#### Problem statement:
Below are the records. Retype exactly the lines between the lines holding "08月03日 18時42分" and "県が誇るブランド枝豆「つまりちゃまめ」を販売数量限", inclusive.

#### Data under study:
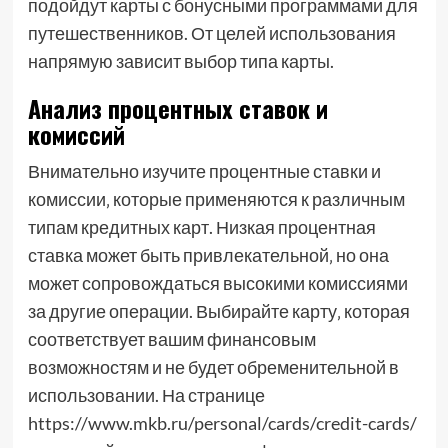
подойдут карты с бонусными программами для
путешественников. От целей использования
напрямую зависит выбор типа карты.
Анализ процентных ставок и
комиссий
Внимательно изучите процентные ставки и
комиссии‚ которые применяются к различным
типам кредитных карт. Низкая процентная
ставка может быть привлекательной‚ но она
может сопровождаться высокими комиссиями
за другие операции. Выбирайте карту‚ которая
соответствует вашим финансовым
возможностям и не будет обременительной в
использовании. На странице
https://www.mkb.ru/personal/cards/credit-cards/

...

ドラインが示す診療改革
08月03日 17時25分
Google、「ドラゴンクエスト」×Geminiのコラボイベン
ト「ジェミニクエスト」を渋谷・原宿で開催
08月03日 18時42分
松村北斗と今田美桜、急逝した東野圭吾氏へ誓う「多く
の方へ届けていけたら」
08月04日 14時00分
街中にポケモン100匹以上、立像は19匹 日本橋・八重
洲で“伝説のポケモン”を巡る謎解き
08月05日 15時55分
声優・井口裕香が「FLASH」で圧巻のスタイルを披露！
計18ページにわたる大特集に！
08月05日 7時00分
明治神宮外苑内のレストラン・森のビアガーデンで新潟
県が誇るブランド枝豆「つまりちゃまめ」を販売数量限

#### Answer:
08月03日 18時42分
松村北斗と今田美桜、急逝した東野圭吾氏へ誓う「多く
の方へ届けていけたら」
08月04日 14時00分
街中にポケモン100匹以上、立像は19匹 日本橋・八重
洲で“伝説のポケモン”を巡る謎解き
08月05日 15時55分
声優・井口裕香が「FLASH」で圧巻のスタイルを披露！
計18ページにわたる大特集に！
08月05日 7時00分
明治神宮外苑内のレストラン・森のビアガーデンで新潟
県が誇るブランド枝豆「つまりちゃまめ」を販売数量限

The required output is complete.